Double Materiality and Measuring What Matters

The Wellcome Trust encouraged us to pay attention to double materiality by asking stakeholders what matters most and then judging those issues by two measures: the impact the organisation has, and the level of concern stakeholders attach to them, before assessing their scale and risk.

Keep your reporting process informed, pragmatic, collaborative, improvement-focused, rooted in continuous learning and focused on measurable long-term impact.

Compassion, Inequality and the Case for Systemic Change

The day closed with a panel chaired by Peter Holbrook from Social Enterprise UK on the idea that compassion is under siege and it stayed with me long after the conference ended.

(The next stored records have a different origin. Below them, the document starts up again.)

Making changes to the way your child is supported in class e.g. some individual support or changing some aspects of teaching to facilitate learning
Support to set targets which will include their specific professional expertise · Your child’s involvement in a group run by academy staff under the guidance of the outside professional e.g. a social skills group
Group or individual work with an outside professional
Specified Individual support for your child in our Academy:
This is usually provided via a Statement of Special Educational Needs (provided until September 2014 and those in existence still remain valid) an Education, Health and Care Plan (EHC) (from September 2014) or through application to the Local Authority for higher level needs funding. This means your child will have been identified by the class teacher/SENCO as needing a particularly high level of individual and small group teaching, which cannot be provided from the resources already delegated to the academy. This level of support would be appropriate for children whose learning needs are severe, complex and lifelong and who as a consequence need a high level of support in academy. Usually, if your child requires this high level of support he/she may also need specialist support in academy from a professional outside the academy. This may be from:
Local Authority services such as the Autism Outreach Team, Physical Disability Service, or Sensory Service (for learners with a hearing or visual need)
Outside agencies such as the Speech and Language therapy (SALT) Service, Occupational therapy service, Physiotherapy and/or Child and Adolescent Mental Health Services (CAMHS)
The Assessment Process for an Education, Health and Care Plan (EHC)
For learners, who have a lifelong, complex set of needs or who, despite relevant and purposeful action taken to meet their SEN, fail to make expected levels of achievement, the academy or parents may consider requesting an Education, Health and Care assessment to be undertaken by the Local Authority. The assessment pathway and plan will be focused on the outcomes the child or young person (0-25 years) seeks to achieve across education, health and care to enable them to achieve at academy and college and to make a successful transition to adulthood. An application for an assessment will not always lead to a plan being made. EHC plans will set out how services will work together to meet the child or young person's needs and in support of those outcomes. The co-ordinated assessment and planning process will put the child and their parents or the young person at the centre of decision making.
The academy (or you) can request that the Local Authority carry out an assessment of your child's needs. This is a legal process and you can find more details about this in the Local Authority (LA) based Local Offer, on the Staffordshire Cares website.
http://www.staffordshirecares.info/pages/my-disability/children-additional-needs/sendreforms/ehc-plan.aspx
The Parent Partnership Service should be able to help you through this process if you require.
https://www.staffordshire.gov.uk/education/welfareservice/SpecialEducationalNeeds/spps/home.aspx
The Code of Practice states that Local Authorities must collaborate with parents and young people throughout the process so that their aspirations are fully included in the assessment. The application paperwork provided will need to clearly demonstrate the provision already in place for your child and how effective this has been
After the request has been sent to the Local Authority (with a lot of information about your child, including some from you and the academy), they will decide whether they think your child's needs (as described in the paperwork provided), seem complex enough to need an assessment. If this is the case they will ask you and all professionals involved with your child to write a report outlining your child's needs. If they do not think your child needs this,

It had a touch of Bob Dylan’s The Times They’re Changing about it: a sense that the ground is shifting, and we are being asked which side of the line we stand on.

The conversation could have gone further, but its central message was clear. Poverty sits at the heart of so much of the division and dissent we are currently experiencing and, if we are serious about ESG, impact and social value, piecemeal initiatives will not be enough. We need systemic change.

The image that lingered was that of a mosaic: each of us a small piece, meaningful only because we are part of something larger, not lone actors trying to carry the weight on our own. There was a reminder to revisit The Spirit Level, to re-engage with the evidence about inequality, and a call to action through the idea of “A Million Acts of Hope”.

What resonated most for me was Peter quoting my own definition of compassion, not as a feeling, but as a duty to act. Empathy, sympathy and kindness matter, but on their own they are incomplete. Compassion is what turns them into movement. Without it, nothing changes.